Владимир Ходанович
Екатерингоф. От императорской резиденции до рабочей окраины

Краткое предисловие

   «При выезде из Екатерингофа на большую дорогу, первым предметом является глазам вашим триумфальная арка, воздвигнутая, по плану знаменитаго Гваренги, в 1814 году», – писал отправлявшийся путешествовать по Ревельском тракту четырнадцать лет спустя издатель «Отечественных записок»[1].
   Эти ворота, до их слома, считались границей Екатерингофа. Поэтому с рассказа об их возведении и начинается книга.
   Другая причина начать повествование именно с этих ворот в следующем.
   Если взять из специально написанного о постройке и судьбе Триумфальных ворот на Петергофской дороге 1814 г.[2] «основные положения» статей авторов и свести воедино, то получится текст примерно следующего содержания.
 
   Для возведения временных триумфальных ворот в столице привлекли архитекторов Стасова и Кваренги и из двух предложенных проектов выбрали более простой для реализации в короткие срокиКваренги, который впервые проектировал триумфальные арки. За один месяц в ста метрах от берега Таракановки возвели ворота, увенчанные колесницей Славы-Победы. Аттик ворот украшали 12 статуй Гениев славы, на высоких пьедесталах стояли 8 фигур воинов в плащах и шлемах. По обеим сторонам арки построили 4 просторные трибуны для зрителей и оркестров. Однако 7 июля Александр I, опасаясь народных манифестаций, прислал генералу Вязмитинову рескрипт, запрещавший устройство любых торжественных встреч и приемов. Гвардейские войска в 1814 г. торжественно проходили через ворота четыре раза. Через десять лет ворота обветшали и стали представлять угрозу для пешеходов и транспорта. Поэтому их должны были разобрать.

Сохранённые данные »
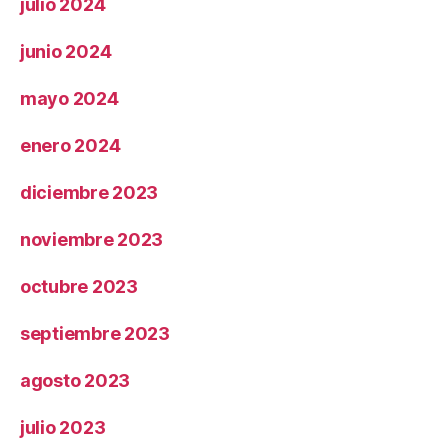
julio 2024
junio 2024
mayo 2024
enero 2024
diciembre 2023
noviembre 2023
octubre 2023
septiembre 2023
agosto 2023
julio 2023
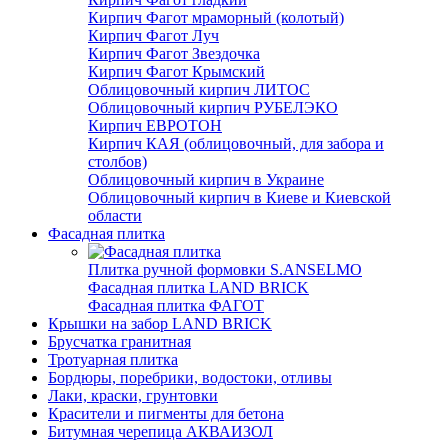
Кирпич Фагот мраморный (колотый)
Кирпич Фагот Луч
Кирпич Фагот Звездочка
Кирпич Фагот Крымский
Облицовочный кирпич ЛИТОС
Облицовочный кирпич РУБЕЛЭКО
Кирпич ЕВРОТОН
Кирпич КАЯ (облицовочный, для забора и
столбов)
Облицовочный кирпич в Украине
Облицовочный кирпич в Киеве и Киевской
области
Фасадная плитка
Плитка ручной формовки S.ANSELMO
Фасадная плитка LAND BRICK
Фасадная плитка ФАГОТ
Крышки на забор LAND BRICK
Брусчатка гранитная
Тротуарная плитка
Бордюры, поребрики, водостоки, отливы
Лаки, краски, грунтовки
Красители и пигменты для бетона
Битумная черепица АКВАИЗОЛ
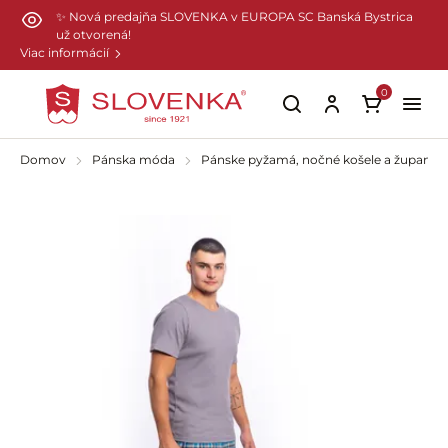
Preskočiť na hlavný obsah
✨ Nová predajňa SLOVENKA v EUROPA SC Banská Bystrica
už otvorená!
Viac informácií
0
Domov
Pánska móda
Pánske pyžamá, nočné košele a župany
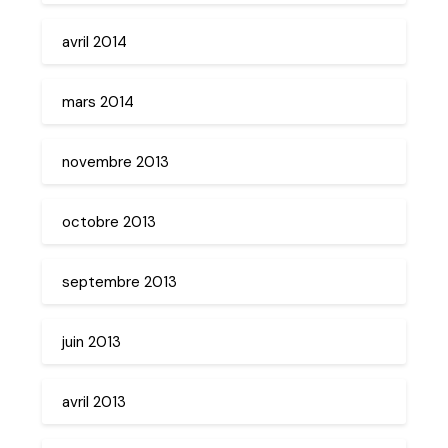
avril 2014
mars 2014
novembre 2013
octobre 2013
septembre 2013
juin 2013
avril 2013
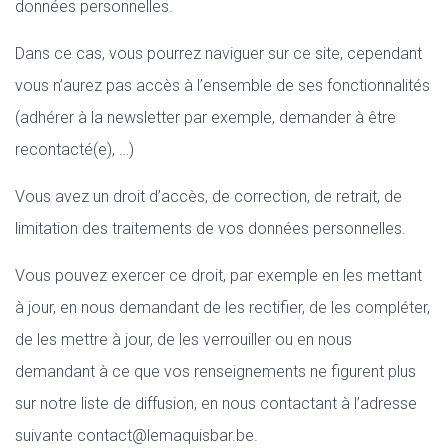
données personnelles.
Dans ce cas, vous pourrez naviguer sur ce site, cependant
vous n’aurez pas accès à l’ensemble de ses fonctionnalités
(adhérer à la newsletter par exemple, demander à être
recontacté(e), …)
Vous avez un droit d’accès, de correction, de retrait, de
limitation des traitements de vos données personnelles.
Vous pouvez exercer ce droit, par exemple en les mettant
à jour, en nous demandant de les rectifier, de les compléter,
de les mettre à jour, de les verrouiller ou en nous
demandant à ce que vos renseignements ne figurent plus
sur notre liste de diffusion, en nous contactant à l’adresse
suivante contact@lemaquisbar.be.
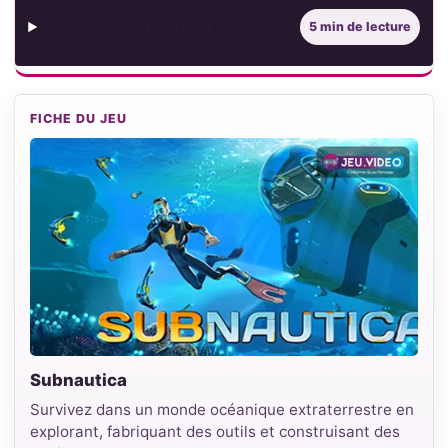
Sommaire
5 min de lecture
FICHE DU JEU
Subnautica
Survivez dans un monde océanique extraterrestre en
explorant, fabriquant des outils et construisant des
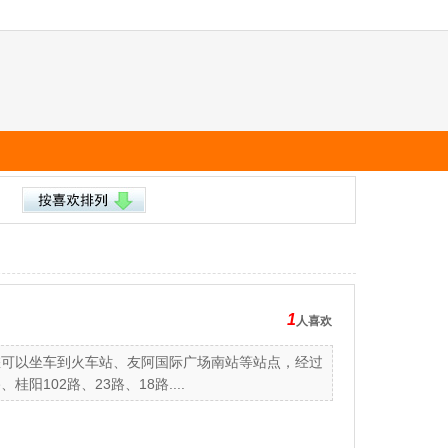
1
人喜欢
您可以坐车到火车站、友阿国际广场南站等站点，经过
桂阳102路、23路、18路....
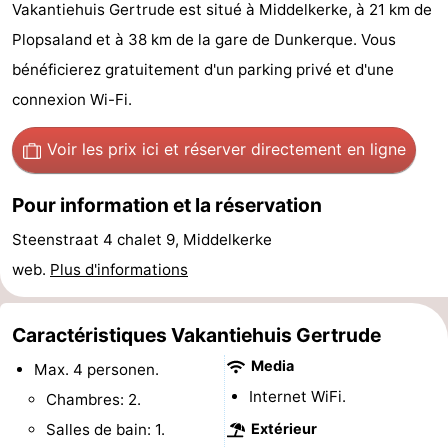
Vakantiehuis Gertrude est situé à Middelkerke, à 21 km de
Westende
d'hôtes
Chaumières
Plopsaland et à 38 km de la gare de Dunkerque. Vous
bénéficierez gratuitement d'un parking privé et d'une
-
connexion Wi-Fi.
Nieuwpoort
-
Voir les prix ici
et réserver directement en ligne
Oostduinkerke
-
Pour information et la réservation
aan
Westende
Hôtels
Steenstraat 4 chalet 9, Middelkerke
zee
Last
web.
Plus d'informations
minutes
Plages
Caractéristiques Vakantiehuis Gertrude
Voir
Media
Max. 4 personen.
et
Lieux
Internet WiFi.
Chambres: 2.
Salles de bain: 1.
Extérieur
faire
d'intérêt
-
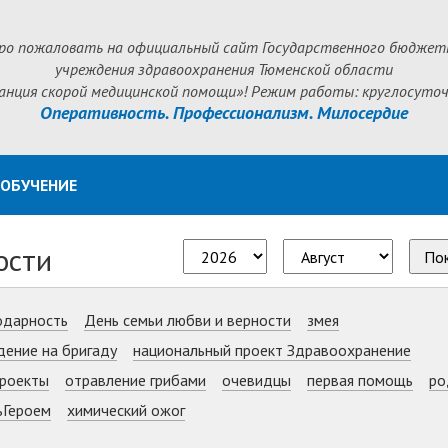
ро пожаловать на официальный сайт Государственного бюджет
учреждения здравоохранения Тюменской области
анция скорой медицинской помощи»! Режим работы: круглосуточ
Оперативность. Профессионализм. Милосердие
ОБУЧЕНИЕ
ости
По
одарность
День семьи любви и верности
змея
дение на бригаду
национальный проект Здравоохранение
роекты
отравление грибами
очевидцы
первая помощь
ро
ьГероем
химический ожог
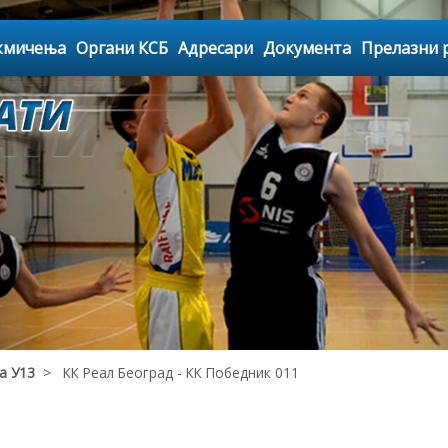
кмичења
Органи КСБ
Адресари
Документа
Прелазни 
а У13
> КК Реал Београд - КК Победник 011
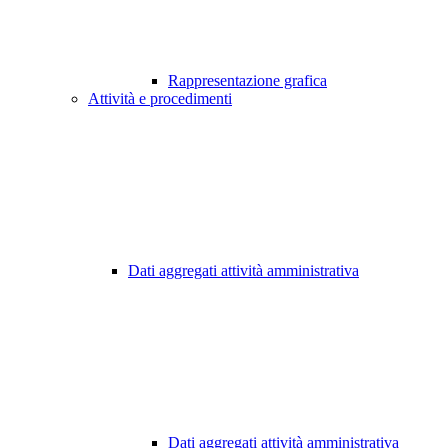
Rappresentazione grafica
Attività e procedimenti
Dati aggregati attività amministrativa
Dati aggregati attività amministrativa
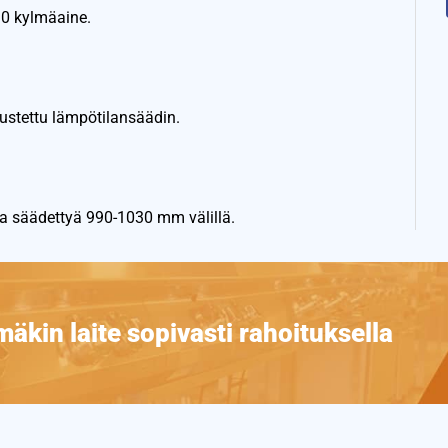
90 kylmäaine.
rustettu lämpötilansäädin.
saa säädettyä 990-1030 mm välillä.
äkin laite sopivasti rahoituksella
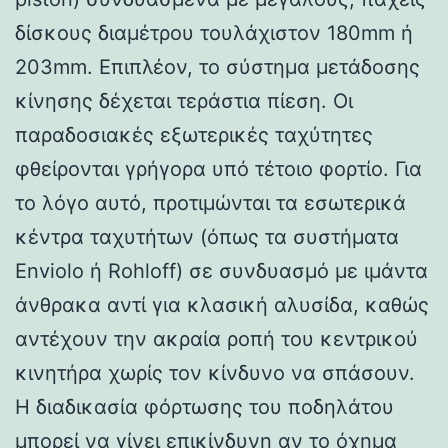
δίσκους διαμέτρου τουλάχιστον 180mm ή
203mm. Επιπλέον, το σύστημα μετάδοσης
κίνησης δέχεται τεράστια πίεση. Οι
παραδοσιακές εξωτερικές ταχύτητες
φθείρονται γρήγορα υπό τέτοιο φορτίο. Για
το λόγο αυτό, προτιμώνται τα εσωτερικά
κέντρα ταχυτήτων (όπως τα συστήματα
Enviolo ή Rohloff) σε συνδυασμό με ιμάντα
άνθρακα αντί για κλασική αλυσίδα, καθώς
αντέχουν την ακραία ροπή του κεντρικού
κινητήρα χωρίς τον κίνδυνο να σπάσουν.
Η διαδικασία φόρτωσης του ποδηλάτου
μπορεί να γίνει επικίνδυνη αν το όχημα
==
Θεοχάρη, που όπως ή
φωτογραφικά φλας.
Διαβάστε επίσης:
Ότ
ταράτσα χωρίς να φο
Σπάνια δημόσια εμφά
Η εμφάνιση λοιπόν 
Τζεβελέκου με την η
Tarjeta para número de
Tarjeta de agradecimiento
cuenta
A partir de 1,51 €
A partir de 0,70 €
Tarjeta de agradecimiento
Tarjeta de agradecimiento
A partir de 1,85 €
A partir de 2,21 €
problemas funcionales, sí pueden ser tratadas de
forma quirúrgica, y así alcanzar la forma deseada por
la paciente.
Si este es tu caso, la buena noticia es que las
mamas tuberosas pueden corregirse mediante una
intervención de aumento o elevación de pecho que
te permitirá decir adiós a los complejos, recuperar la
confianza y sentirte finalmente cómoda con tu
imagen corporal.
* * *
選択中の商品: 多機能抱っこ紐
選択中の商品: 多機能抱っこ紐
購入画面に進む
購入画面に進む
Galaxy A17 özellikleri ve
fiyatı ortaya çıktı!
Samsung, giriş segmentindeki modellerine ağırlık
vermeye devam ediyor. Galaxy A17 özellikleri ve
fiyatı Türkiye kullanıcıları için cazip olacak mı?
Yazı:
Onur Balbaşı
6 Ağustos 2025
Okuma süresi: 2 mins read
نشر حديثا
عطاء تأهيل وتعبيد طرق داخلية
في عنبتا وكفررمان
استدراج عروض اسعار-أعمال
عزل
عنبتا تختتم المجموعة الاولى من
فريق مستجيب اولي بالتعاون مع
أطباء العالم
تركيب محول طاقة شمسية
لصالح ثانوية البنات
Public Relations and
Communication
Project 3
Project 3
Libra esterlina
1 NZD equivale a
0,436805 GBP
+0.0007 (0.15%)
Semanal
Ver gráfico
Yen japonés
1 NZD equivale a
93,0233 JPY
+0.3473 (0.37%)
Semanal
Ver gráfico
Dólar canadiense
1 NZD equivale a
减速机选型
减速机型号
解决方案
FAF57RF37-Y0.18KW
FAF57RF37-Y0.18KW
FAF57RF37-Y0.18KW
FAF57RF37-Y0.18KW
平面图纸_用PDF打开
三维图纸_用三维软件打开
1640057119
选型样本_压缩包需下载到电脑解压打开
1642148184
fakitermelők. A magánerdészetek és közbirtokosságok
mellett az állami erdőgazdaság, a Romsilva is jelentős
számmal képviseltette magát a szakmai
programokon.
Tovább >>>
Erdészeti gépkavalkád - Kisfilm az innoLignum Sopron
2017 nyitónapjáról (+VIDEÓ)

ЗАДАНИЕ » Переведите на английский язык предложение из отрывка об Екатерингофе: «За один месяц в ста метрах от берега Таракановки возвели ворота, увенчанные колесницей Славы-Победы». Записи для работы не понадобятся.

ВЫПОЛНЕННОЕ ЗАДАНИЕ » Within a single month, a gate crowned with the chariot of Glory-Victory was erected a hundred meters from the bank of the Tarakanovka.